* MTU and TCP transmit offload.
@ 2011-09-21 21:06 Ben Greear
2011-09-21 22:11 ` Rick Jones
0 siblings, 1 reply; 5+ messages in thread
From: Ben Greear @ 2011-09-21 21:06 UTC (permalink / raw)
To: netdev
We saw something interesting while doing some testing
on 3.0.4.
We configured 2 Ethernet NICs with standard 1500 MTU, and added
a mac-vlan on each, with MTU of 300. The goal was to generate as
many ~300 byte TCP packets as possible, for load testing purposes.
We configured our tool to open sockets on the mac-vlans and send/receive
TCP (IPv4) traffic.
This actually seems to work quite nicely, allowing user-space to
do large writes (24k in our case), and it appears have lots of
small packets on the wire. We still need to sniff with external
system to verify this..but packets-per-second counters look good.
Evidently this all works because macvlans know that the NIC
can do TSO, and the '300' MTU is passed in the big packet
given to the NIC.
This got me thinking...at least for my purposes, it would be
nice to have a per-socket 'MTU' setting. The idea is that
you could ask the NIC to do the TSO at whatever 'mtu' you
wanted, without having to resort to mac-vlans with artificially
small MTU.
So, is there any interest in supporting such a socket option?

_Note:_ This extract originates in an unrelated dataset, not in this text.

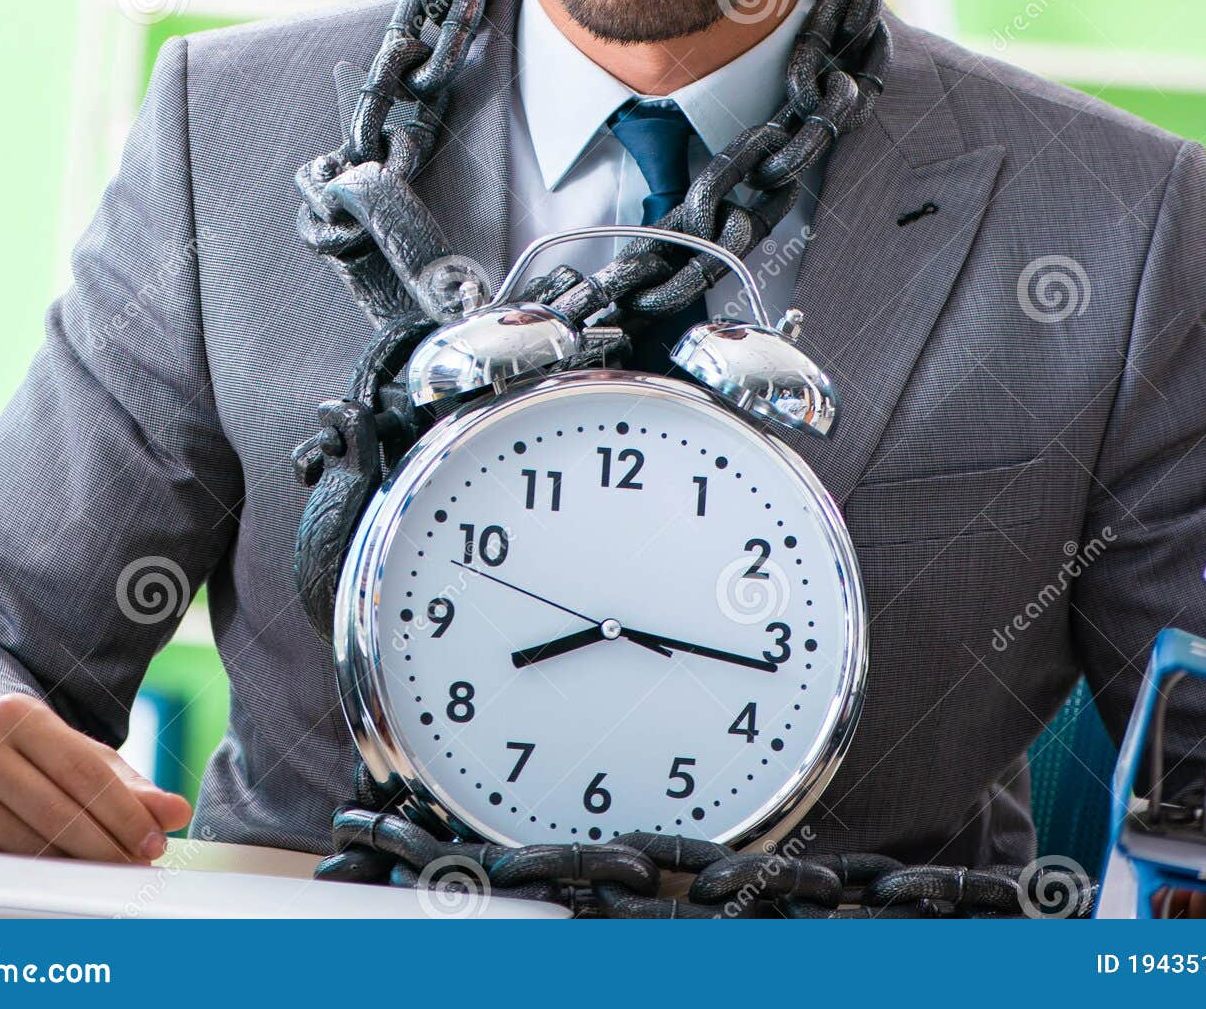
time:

I can't think of any use besides TCP traffic load testing, but
perhaps someone else can think of one? Or, is load-testing
enough?
Thanks,
Ben
--
Ben Greear <greearb@candelatech.com>
Candela Technologies Inc http://www.candelatech.com
^ permalink raw reply [flat|nested] 5+ messages in thread
* Re: MTU and TCP transmit offload.
2011-09-21 21:06 MTU and TCP transmit offload Ben Greear
@ 2011-09-21 22:11 ` Rick Jones
2011-09-21 22:16 ` Ben Greear
0 siblings, 1 reply; 5+ messages in thread
From: Rick Jones @ 2011-09-21 22:11 UTC (permalink / raw)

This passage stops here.